1. Query the oracle at the point  $x_s.$
2. Using the information to date, do the following. Check the termination condition:
• “Yes” -> output the guess on the  minimum value  $f^*$  and terminate;
• “No”  -> chose a new point  $x_{s+1}$  and go to 1.

We hope that the output of the method will at some point find a nearly optimal point (such that the value of the objective function in it differs from the problem value by no greater than $\varepsilon).$ ‘Information to date’ implies (1) the information from all of the previous oracle responses, and (2) the full information on  $\mathcal{X}.$

Definition  (Oracle complexity of the problem class)

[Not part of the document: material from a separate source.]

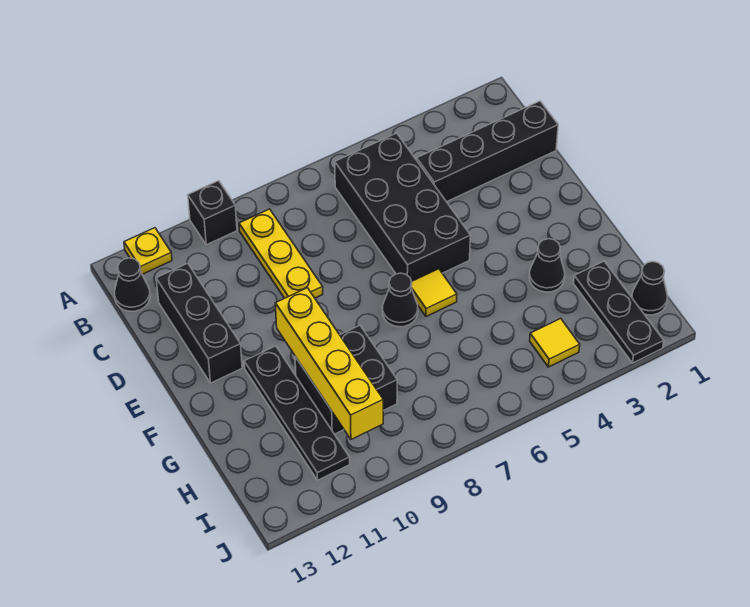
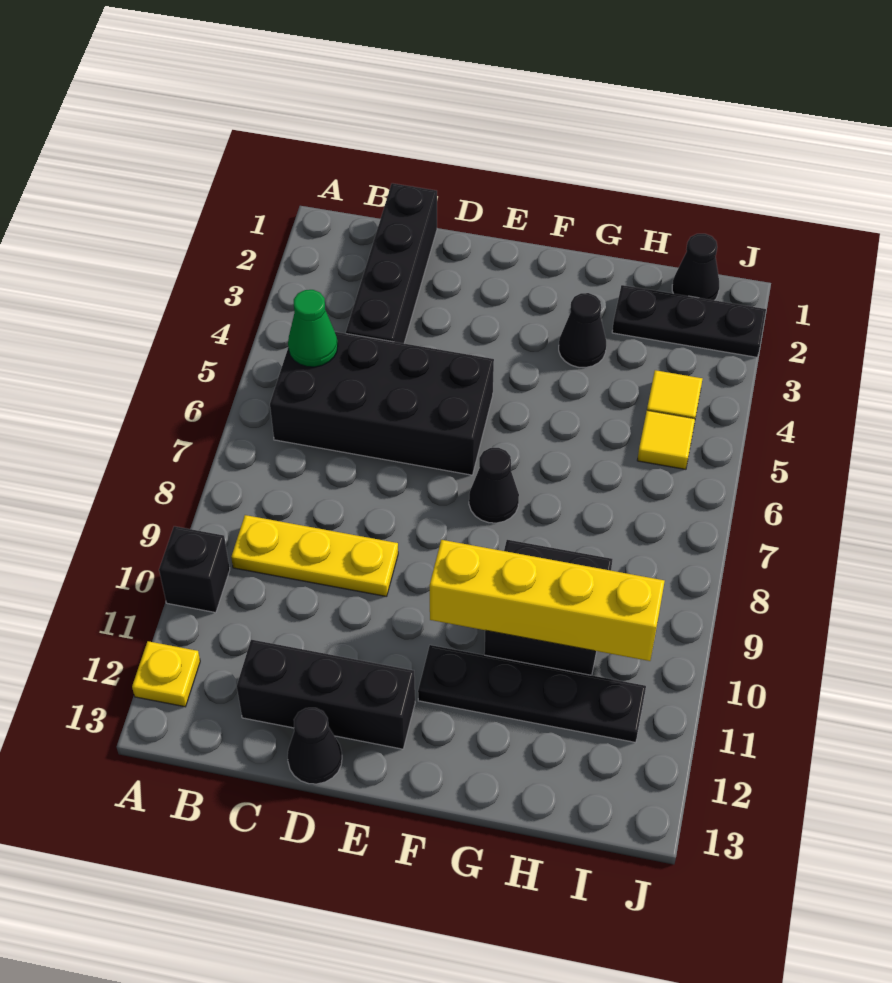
none -> green cone B5 level 2
black cone B13 level 1 -> black cone D13 level 1
yellow tile F6 level 1 -> yellow tile I5 level 1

Oracle complexity of a problem class  $\mathcal{P}$  (with respect to the oracle  $\mathcal{O}$)  is

$\displaystyle \mathcal{C}_\mathcal{P} (\epsilon) = \min_{M \in \mathcal{M}_\mathcal{O}} \max_{P \in \mathcal{P}}\, C(M, P, \varepsilon)$

where  $C(M, P, \varepsilon)$  is the number of queries to  $\mathcal{O}$  which a method  $M$ commits to solve the problem instance  $P$  up to the accuracy level  $\varepsilon.$

For a given class  $\mathcal{P},$  often the “reasonable” oracle  $\mathcal{O}$  is determined by it (and therefore we omit $\mathcal{O}$ in the complexity notation, slightly confusing the notation). With fixed problem class and oracle,  $\mathcal{C}_\mathcal{P}(\varepsilon)$  is, of course, a decreasing function of  $\varepsilon.$

The study of a class  $\mathcal{P}$  usually consists in providing the upper and lower bounds on its oracle complexity  $\mathcal{C}_\mathcal{P}(\varepsilon)$  as a function of  $\varepsilon.$  If they coincide up to a multiplicative constant (which may depend on every quantity here except for $\epsilon$), then  $\mathcal{P}$  is considered to be fully studied.

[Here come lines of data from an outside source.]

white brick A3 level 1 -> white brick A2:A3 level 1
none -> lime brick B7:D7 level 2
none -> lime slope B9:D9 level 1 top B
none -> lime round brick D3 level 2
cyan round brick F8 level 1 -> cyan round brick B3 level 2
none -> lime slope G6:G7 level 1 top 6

Upper and lower bounds are provided differently. An upper bound may be given by some fixed method for which it may be proved that the method performs not more than a given number of oracle calls,  for a fixed  $\varepsilon,$  for any problem of the class. A lower bound provides a problem instance from  $\mathcal{P}$  which takes not less than some specified number of oracle calls, for any method to be used. Besides that, bounds are proved with the adversary idea, namely, that a hard problem instance may be built gradually as the method calls the oracle (it is easier to play for the adversary since he makes the second step in this two-step game, that is why such bounds are lower bounds).

As previously noted, our interest will be in huge-dimensional problems meaning that the dimension of the problem class  $n$  may be very large (from ten thousands to billions and more). Here the situation is as follows. One may often get upper and lower bounds on complexities with the same dependence on $\epsilon$ but with multiplicative constants growing with  $n.$  Whereas for many problem classes these constants grow dramatically fast (exponentially and even faster) with $n,$  it occurs that for some of them (essentially when the first-order information about the function is disposable), one may come up with lower bounds are independent of the problem dimension. Given such lower bounds, the challenge is in proving dimension-free upper bounds by discovering the corresponding ([almost] dimension-free) efficient methods.